Women's World Cup Fans Unhappy After Continued Issues With Tickets
More problems with the ticketing service at the FIFA Women's World Cup "emerged this weekend as the tournament began play, further frustrating fans," according to Jacob Bogage of the WASHINGTON POST. Spectators headed to the France-South Korea opener on Friday at the Parc des Princes in Paris were "emailed new tickets a day earlier that they were required to print out so as to enter the stadium." The email with the subject line "FIFA Women's World Cup France 2019 -- Download your e-tickets!" caused "confusion among fans because tickets became available for download last month." Some fans "waited up to two hours in snaking lines at the box office, then encountered more turbulence inside as ushers were uncertain where fans should sit based on the duplicate certificates." When fans "couldn't enter the stadium and needed the help of box office workers, event staff outside the stadium did not know where to send them for help" (WASHINGTON POST, 6/9).
POOR FIRST IMPRESSION: In London, Louise Taylor notes the "main thing missing" from yesterday's England-Scotland match was the fans, as attendance of 13,188 meant there were "not so much rows as entire tiers of empty seats" at Allianz Riviera in Nice. It was "disappointing but locals felt aggrieved at all tickets having to be purchased by credit card via FIFA's approved website." With "no option to purchase seats from the stadium box office and the local gendarmerie extremely nervous about a terrorist attack, it is perhaps no surprise so many stayed away" (London GUARDIAN, 6/10). Also in London, Harriet Marsden writes "barely any music, lights or fanfare accompanied the countdown to kick-off" for England-Scotland. Marsden: "I've seen more pizzazz at a children's birthday party." Other journalists at the game said that they had "struggled to capture any visual evidence of atmosphere or crowds." Walking into the stadium was "something of a ghost town" (THETIMES.co.uk, 6/10).

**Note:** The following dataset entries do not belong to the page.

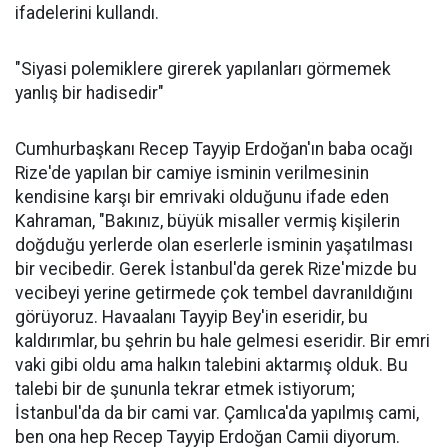
ifadelerini kullandı.
"Siyasi polemiklere girerek yapılanları görmemek
yanlış bir hadisedir"
Cumhurbaşkanı Recep Tayyip Erdoğan'ın baba ocağı
Rize'de yapılan bir camiye isminin verilmesinin
kendisine karşı bir emrivaki olduğunu ifade eden
Kahraman, "Bakınız, büyük misaller vermiş kişilerin
doğduğu yerlerde olan eserlerle isminin yaşatılması
bir vecibedir. Gerek İstanbul'da gerek Rize'mizde bu
vecibeyi yerine getirmede çok tembel davranıldığını
görüyoruz. Havaalanı Tayyip Bey'in eseridir, bu
kaldırımlar, bu şehrin bu hale gelmesi eseridir. Bir emri
vaki gibi oldu ama halkın talebini aktarmış olduk. Bu
talebi bir de şununla tekrar etmek istiyorum;
İstanbul'da da bir cami var. Çamlıca'da yapılmış cami,
ben ona hep Recep Tayyip Erdoğan Camii diyorum.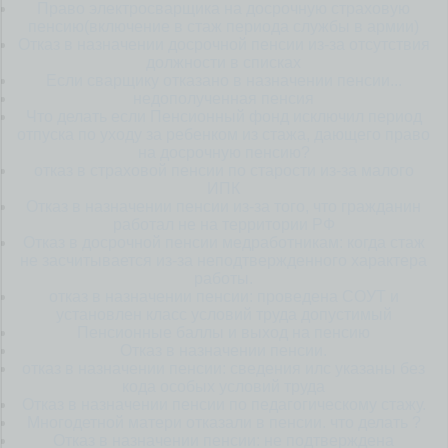
Право электросварщика на досрочную страховую
пенсию(включение в стаж периода службы в армии)
Отказ в назначении досрочной пенсии из-за отсутствия
должности в списках
Если сварщику отказано в назначении пенсии...
недополученная пенсия
Что делать если Пенсионный фонд исключил период
отпуска по уходу за ребенком из стажа, дающего право
на досрочную пенсию?
отказ в страховой пенсии по старости из-за малого
ИПК
Отказ в назначении пенсии из-за того, что гражданин
работал не на территории РФ
Отказ в досрочной пенсии медработникам: когда стаж
не засчитывается из-за неподтвержденного характера
работы.
отказ в назначении пенсии: проведена СОУТ и
установлен класс условий труда допустимый
Пенсионные баллы и выход на пенсию
Отказ в назначении пенсии.
отказ в назначении пенсии: сведения илс указаны без
кода особых условий труда
Отказ в назначении пенсии по педагогическому стажу.
Многодетной матери отказали в пенсии. что делать ?
Отказ в назначении пенсии: не подтверждена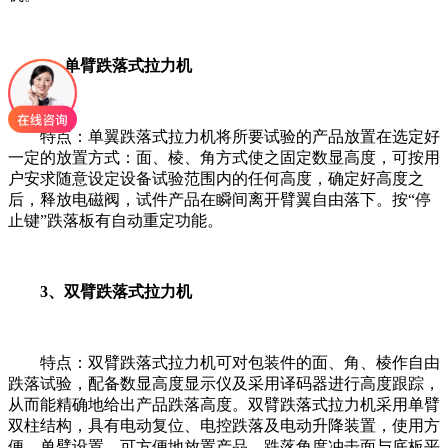
2、单臂跌落式拉力机
特点：单翼跌落式拉力机将所要试验的产品放置在选定好
一定的放置方式：面、棱、角方式使之固定数显高度，可按用
户安求随意设定设备试验范围内的任何高度，确定好高度之
后，释放电磁阀，试件产品在瞬间离开臂翼自由落下。按“停
止键”跌落板有自动重定功能。
3、双臂跌落式拉力机
特点：双臂跌落式拉力机可对包装件的面、角、棱作自由
跌落试验，配备数显高度显示仪及采用译码器进行高度跟踪，
从而能精确地给出产品跌落高度。双臂跌落式拉力机采用单臂
双柱结构，具有电动复位、电控跌落及电动升降装置，使用方
便。单臂设置，可方便地放置产品，跌落角度冲击面与底板平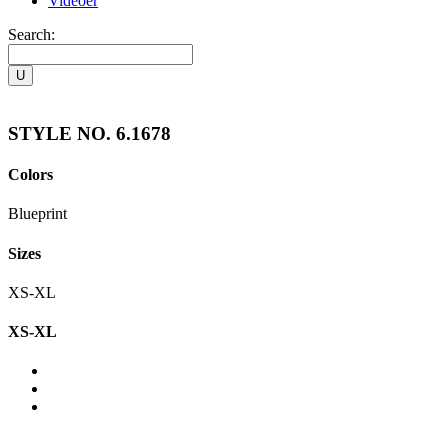
Videoer
Search:
STYLE NO. 6.1678
Colors
Blueprint
Sizes
XS-XL
XS-XL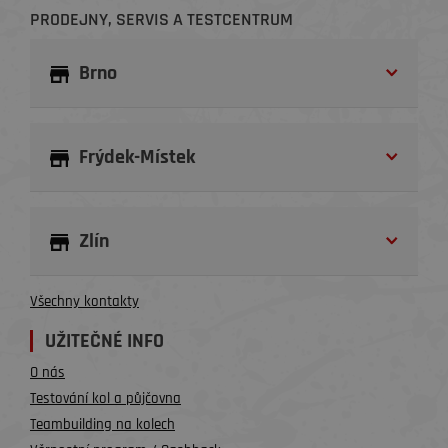
PRODEJNY, SERVIS A TESTCENTRUM
Brno
Frýdek-Místek
Zlín
Všechny kontakty
UŽITEČNÉ INFO
O nás
Testování kol a půjčovna
Teambuilding na kolech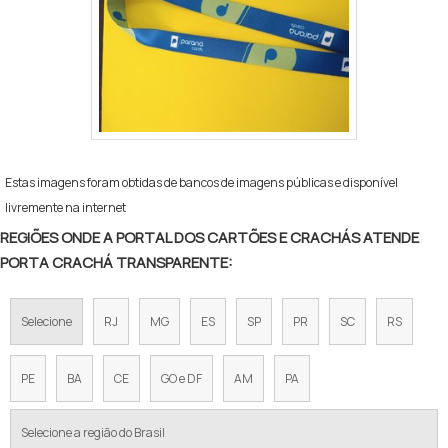
Estas imagens foram obtidas de bancos de imagens públicas e disponível
livremente na internet
REGIÕES ONDE A PORTAL DOS CARTÕES E CRACHÁS ATENDE
PORTA CRACHÁ TRANSPARENTE:
Selecione
RJ
MG
ES
SP
PR
SC
RS
PE
BA
CE
GO e DF
AM
PA
Selecione a região do Brasil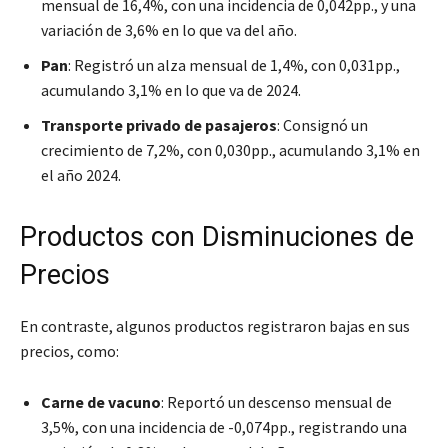
mensual de 16,4%, con una incidencia de 0,042pp., y una
variación de 3,6% en lo que va del año.
Pan
: Registró un alza mensual de 1,4%, con 0,031pp.,
acumulando 3,1% en lo que va de 2024.
Transporte privado de pasajeros
: Consignó un
crecimiento de 7,2%, con 0,030pp., acumulando 3,1% en
el año 2024.
Productos con Disminuciones de
Precios
En contraste, algunos productos registraron bajas en sus
precios, como:
Carne de vacuno
: Reportó un descenso mensual de
3,5%, con una incidencia de -0,074pp., registrando una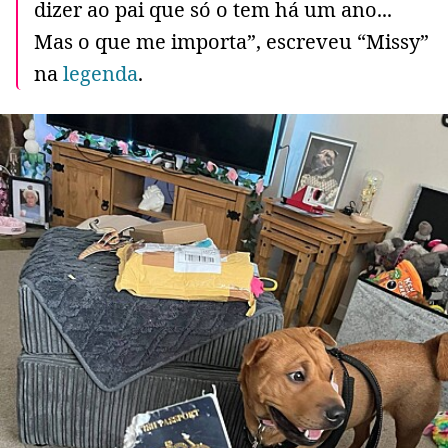
dizer ao pai que só o tem há um ano...
Mas o que me importa”, escreveu “Missy”
na
legenda
.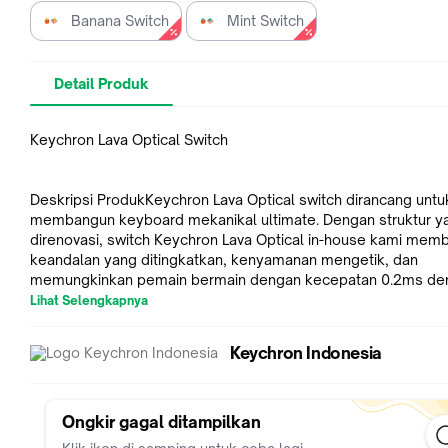
Banana Switch
Mint Switch
Detail Produk
Keychron Lava Optical Switch
Deskripsi ProdukKeychron Lava Optical switch dirancang untu
membangun keyboard mekanikal ultimate. Dengan struktur y
direnovasi, switch Keychron Lava Optical in-house kami mem
keandalan yang ditingkatkan, kenyamanan mengetik, dan
memungkinkan pemain bermain dengan kecepatan 0.2ms de
umur pakai 100 juta teks. 🕹️
Lihat Selengkapnya
Switch Keychron Lava Optical kompatibel hanya dengan keyb
Keychron Indonesia
K12 (Versi Optik) saja.
Tidak kompatibel dengan keyboard K6 dan K8.
Catatan: Switch Keychron Lava Optical tidak kompatibel deng
switch mekanikal MX style.
Ongkir gagal ditampilkan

MISSING THE MARK: In DC, Liz Clarke noted "Dare to Shine," the official slogan for the Women's World Cup that is trademarked by FIFA, is "splashed in large, cheerful letters on the royal-blue banners ringing Parc des Princes." However, "each word except 'to' is patronizing to the 24 teams and 552 women who will battle over the next four weeks." The slogan "fails to capture what the world's best soccer players actually will do over the next month." They are "athletes to their core." Clarke: "Sadly, FIFA has never embraced the brutal, brilliant athleticism of women's soccer -- much less celebrated or adequately rewarded it." A slogan that reduces the tournament to a "Hallmark greeting card sends a message both tired and tin-eared" (WASHINGTON POST, 6/8).